AFP – Indonesia has banned goods transactions on social media platforms in a new regulation, its trade minister said, as Jakarta aims to rein in direct sales on major platforms it says are harming millions of small businesses.

Calls had grown in recent months for a regulation governing social media and e-commerce, with offline sellers seeing their livelihoods threatened by the sale of cheaper products on TikTok Shop and other platforms.

“This trade regulation has been in force (since yesterday),” Trade Minister Zulkifli Hasan told a news conference in the capital Jakarta.

He said social commerce platforms would have a week to comply with the new rule.

“Any government would protect local small businesses,” he said, saying the regulation was passed to ensure equality in business competition.

Indonesia’s Trade Minister Zulkifli Hasan. PHOTO: AFP

The regulation means social media firms will not be able to conduct direct transactions but only promote products on their platforms.

“Social commerce can place ads like TV, but it mustn’t be transactional. (They) can’t open shop, can’t directly sell,” he said, without mentioning TikTok by name.

Laws in the archipelago nation did not cover direct transactions through social media platforms such as TikTok, Facebook or Instagram before the new regulation.

The new regulation is yet another setback for TikTok, which has faced intense scrutiny in the United States (US) and other nations in recent months over users’ data security and the company’s alleged ties to Beijing.

“Other countries are banning, we don’t, (we’re) regulating,” Hasan said.

Indonesia is one of the world’s biggest markets for TikTok Shop and was the first to pilot the app’s e-commerce arm.

But Indonesia is now the first country in the region to act against the platform’s growing popularity in social media commerce.

The ministerial-level regulation – an amendment to a trade regulation issued in 2020 – did not need approval by lawmakers.

Chinese technology giant and TikTok owner ByteDance and TikTok Indonesia did not respond immediately to a request for comment on Wednesday. 

But a TikTok Indonesia spokesperson told AFP on Monday the ban would harm as many as six million local sellers who market their products on the platform.

Meta – which owns Facebook and Instagram – did not respond to a request for comment.

How the ban will work exactly remains unclear but experts said it could mean social media firms would have to obtain a separate approval for their e-commerce arms.

“It could be that their license will be rearranged,” said Executive Director of the Jakarta-based Institute for Development of Economics and Finance Tauhid Ahmad.

Offline sellers at Tanah Abang market in Jakarta applauded the government’s decision.

“The government should… dare to innovate given the current situation, where markets are quiet like this,” said Stevanie Ahua, a 60-year-old wholesale denim jeans seller.

She said her revenue had dropped by 60 per cent in recent months as buyers turned to online shops.

Others like 29-year-old cookie baker Panji Made Agung in Bali said he was disappointed by the ban.

“For sellers like me, TikTok can be used for soft selling.
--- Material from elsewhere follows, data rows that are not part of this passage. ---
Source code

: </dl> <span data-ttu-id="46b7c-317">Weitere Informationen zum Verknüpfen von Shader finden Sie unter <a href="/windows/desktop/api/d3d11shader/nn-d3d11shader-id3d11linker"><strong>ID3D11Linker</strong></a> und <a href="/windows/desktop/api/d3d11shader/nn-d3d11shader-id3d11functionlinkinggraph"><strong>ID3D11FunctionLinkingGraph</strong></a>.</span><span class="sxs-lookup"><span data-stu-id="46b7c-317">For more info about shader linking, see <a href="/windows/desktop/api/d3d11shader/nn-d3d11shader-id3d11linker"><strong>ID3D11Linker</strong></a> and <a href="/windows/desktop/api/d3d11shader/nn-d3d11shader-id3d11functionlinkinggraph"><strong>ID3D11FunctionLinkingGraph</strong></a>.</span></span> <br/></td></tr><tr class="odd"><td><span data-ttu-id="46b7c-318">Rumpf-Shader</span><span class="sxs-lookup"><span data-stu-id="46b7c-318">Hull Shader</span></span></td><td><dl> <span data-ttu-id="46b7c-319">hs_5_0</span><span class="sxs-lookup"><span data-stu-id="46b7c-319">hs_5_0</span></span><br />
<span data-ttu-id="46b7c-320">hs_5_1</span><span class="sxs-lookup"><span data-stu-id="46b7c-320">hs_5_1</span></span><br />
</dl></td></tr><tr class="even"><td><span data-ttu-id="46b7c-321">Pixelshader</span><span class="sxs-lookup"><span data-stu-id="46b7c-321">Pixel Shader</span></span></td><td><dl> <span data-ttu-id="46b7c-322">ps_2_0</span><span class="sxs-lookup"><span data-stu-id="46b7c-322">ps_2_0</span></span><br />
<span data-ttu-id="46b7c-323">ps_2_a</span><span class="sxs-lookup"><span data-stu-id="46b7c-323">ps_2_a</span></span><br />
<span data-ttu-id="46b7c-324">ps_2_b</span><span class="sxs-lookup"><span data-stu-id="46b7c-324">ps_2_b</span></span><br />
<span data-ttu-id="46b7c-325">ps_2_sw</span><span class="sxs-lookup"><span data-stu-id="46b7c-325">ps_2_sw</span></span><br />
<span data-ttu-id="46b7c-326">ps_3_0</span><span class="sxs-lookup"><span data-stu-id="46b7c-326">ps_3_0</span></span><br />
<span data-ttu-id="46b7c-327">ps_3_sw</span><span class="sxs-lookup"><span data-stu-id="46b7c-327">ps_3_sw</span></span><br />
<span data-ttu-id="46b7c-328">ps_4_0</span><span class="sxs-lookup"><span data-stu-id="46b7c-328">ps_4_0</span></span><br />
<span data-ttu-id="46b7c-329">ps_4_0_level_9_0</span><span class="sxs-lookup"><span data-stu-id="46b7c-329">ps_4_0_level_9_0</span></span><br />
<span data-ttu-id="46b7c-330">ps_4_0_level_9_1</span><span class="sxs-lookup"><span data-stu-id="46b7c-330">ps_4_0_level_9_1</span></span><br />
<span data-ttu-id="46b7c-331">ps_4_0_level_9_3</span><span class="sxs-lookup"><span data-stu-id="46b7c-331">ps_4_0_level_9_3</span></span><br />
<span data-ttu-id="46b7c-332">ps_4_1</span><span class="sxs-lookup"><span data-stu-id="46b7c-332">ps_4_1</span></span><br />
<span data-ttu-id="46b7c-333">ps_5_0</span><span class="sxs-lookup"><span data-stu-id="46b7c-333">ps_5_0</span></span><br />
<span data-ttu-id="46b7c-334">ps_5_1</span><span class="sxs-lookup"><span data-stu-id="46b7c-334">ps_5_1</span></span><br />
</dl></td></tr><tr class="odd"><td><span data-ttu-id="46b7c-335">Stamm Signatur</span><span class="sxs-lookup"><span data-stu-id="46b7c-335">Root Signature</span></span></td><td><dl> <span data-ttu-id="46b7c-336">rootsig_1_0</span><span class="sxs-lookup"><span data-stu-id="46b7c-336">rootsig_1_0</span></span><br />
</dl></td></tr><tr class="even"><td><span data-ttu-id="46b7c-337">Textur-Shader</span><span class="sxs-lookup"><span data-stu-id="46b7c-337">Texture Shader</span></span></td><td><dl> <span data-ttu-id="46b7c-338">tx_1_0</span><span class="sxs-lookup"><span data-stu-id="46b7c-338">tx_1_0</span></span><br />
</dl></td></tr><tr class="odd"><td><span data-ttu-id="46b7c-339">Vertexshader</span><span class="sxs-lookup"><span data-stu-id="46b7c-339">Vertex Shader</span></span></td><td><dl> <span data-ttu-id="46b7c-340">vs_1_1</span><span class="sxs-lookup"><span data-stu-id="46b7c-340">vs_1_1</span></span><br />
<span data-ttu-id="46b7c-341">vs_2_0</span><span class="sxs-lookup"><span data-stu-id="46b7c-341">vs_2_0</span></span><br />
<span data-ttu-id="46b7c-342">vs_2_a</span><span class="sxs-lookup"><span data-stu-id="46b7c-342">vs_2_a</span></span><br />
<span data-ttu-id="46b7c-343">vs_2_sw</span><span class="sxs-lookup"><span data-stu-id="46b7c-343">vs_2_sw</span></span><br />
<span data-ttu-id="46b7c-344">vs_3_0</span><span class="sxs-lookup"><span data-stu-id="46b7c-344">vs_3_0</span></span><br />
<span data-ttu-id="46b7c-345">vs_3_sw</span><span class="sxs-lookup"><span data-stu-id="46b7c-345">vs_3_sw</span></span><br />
We can become influencers and sellers at the same time,” he said.

Indonesia’s e-commerce market is dominated by platforms such as Tokopedia, Shopee and Lazada but TikTok Shop gained a significant market share since launching in 2021.

Indonesia, with 125 million users, is TikTok’s second-largest global market after the US, according to company figures.

TikTok’s chief executive Shou Zi Chew visited Jakarta in June, pledging to pour billions of dollars into Southeast Asia in the coming years.